Friday, November 23, 2018

Russian Military Operation on Ingush-Chechen Border has Three Purposes


Paul Goble

            Staunton, November 23 – A Russian military operation on the disputed Ingush-Chechen border has at least three purposes, even though some Russian officials and military specialists deny each and every one of them and claim that it is merely a coincidence that a Russian counter-terrorist training session is occurring along the border of the two republics.

            The first, Ingush activists suggest, is to deny Ingush access to disputed territories under the pretext that a military operation is occurring there. The second, they say, is to remind people in both republics that Moscow is in charge. And the third is to be in a position to separate the two should that be necessary (kavkaz-uzel.eu/articles/328244/ and kavkaz-uzel.eu/articles/328220/).

            These reactions come only a day after it was first reported that Russian forces had cordoned off an area about the village of Dattyk. Now, it appears, these forces have created a much larger exclusion zone and are doing it in a way intended to attract attention rather than being plausibly deniable.

            Other developments over the last 24 hours in the border conflict include:

·         Ingush courts have released or cancelled fines for some but not all of those charged earlier in connection with demonstrations against the border accord (kavkaz-uzel.eu/articles/328242/ and kavkazr.com/a/29615037.html).

·         Caucasus expert Anton Chablin says that Moscow needs to sent not a simple representative to the North Caucasus to deal with the multiplying ethnic conflicts but an entire commission that will consider all the problems together (capost.media/special/obzory/komu_vygodny_etnicheskie_voyny_v_kchr_/).

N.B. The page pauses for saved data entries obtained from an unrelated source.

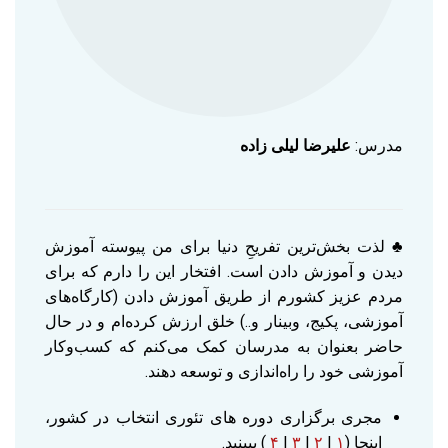
مدرس:
علیرضا لیلی زاده
♣ لذت بخش‌ترین تفریحِ دنیا برای من پیوسته آموزش
دیدن و آموزش دادن است. افتخار این را دارم که برای
مردم عزیز کشورم از طریق آموزش دادن (کارگاه‌های
آموزشی، پکیج، وبینار و..) خلق ارزش کرده‌ام و در حال
حاضر بعنوان به مدرسان کمک می‌کنم که کسب‌وکار
آموزشی خود را راه‌اندازی و توسعه دهند.
مجری برگزاری دوره های تئوری انتخاب در کشور،
اینجا (
۱
|
۲
|
۳
|
۴
) ببینید.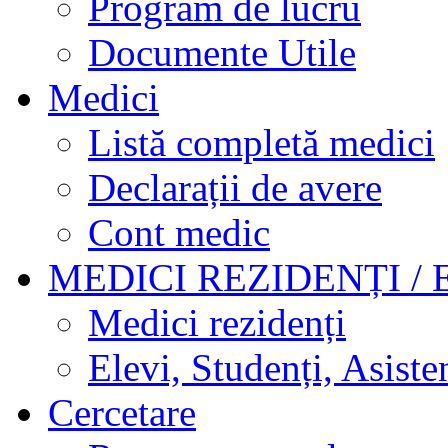
Program de lucru
Documente Utile
Medici
Listă completă medici
Declarații de avere
Cont medic
MEDICI REZIDENȚI / 
Medici rezidenți
Elevi, Studenți, Asisten
Cercetare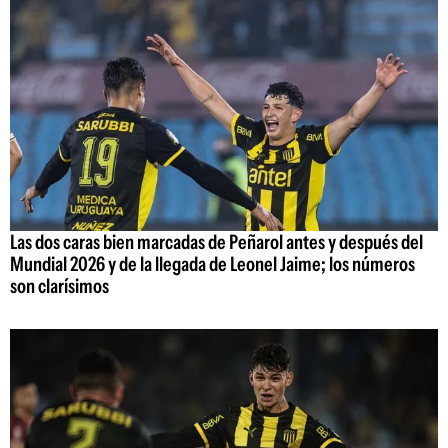
Las dos caras bien marcadas de Peñarol antes y después del
Mundial 2026 y de la llegada de Leonel Jaime; los números
son clarísimos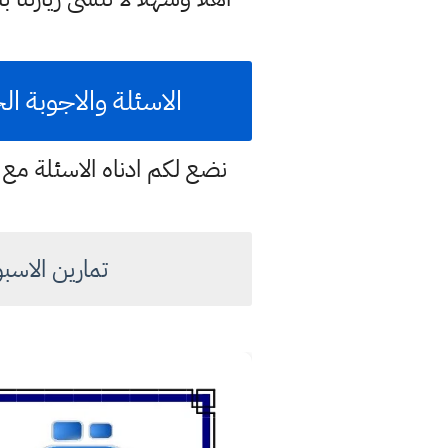
الاسئلة والاجوبة ال
نضع لكم ادناه الاسئلة مع ح
تمارين الاسبوع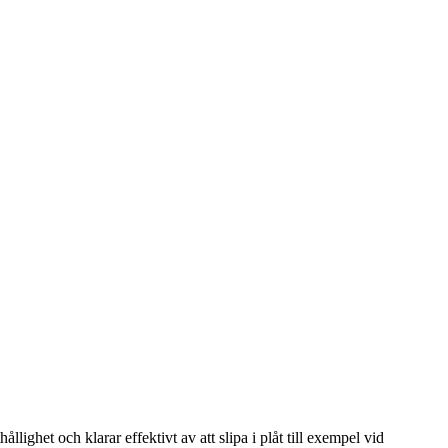
lighet och klarar effektivt av att slipa i plåt till exempel vid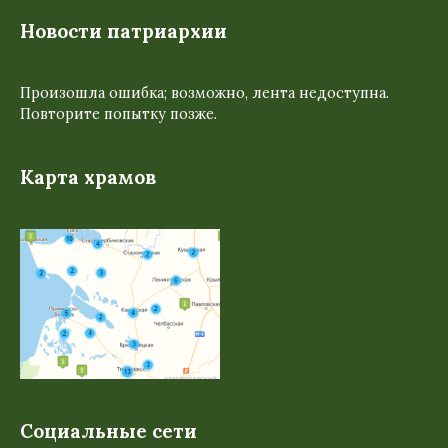
Новости патриархии
Произошла ошибка; возможно, лента недоступна.
Повторите попытку позже.
Карта храмов
Социальные сети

·         Opposition deputies from the Ingush parliament have provided fresh evidence that Yunus-Bek Yevkurov not only violated the republic constitution by asking the parliament to approve the border agreement – there is supposed to be a referendum – but also undermined even that action by playing fast and loose with the numbers of deputies he said had voted for it. A majority didn’t, the opposition deputies say (rosbalt.ru/russia/2018/11/23/1748365.html).

·         Izabella Yevloyev, a woman who took part in the Ingush protests, says her gender was irrelevant and that many other women are taking part in the protests, with the full support of their husbands and society (kavkazr.com/a/gendernaya-prinadlezhnost-ne-dolzhna-meshat/29615112.html).

·         Ayup Gagiyev, the head of the Ingush Constitutional Court, announces that he will not take part in the November 27 hearing of the Russian Constitutional Court (interfax.ru/russia/639203).
·         Moscow experts say that Ingushetia and Chechnya are the two federal subjects with the highest rates of unemployment, 26.3 percent in the case of the first and 13.5 percent in the latter (kommersant.ru/doc/3811072).
·         The Ingush government released further details about its future plans to develop villages along the new border (pravitelstvori.ru/news/detail.php?ID=34819).

·         Issa Kostoyev, a legal specialist and former senator from Ingushetia, says that the increasing number of border challenges in the North Caucasus threatens to lead to a replay of the bloody events of the fall of 1992 (svpressa.ru/society/article/216901/?rss=1).

·         Russia’s TASS news agency announces that the border between Ingushetia and Chechnya will be marked not by border posts as other such lines are but by arches to symbolize “the equality and brotherhood” of the two nations (tass.ru/v-strane/5824071).

·         Moscow’s Vedomosti newspaper says that despite all the legal moves, “the number of participants in the argument about the border of Ingushetia and Chechnya is increasing” rather than falling as Moscow had hoped (vedomosti.ru/politics/articles/2018/11/22/787247-spora-o-granitse-ingushetii-s-chechnei).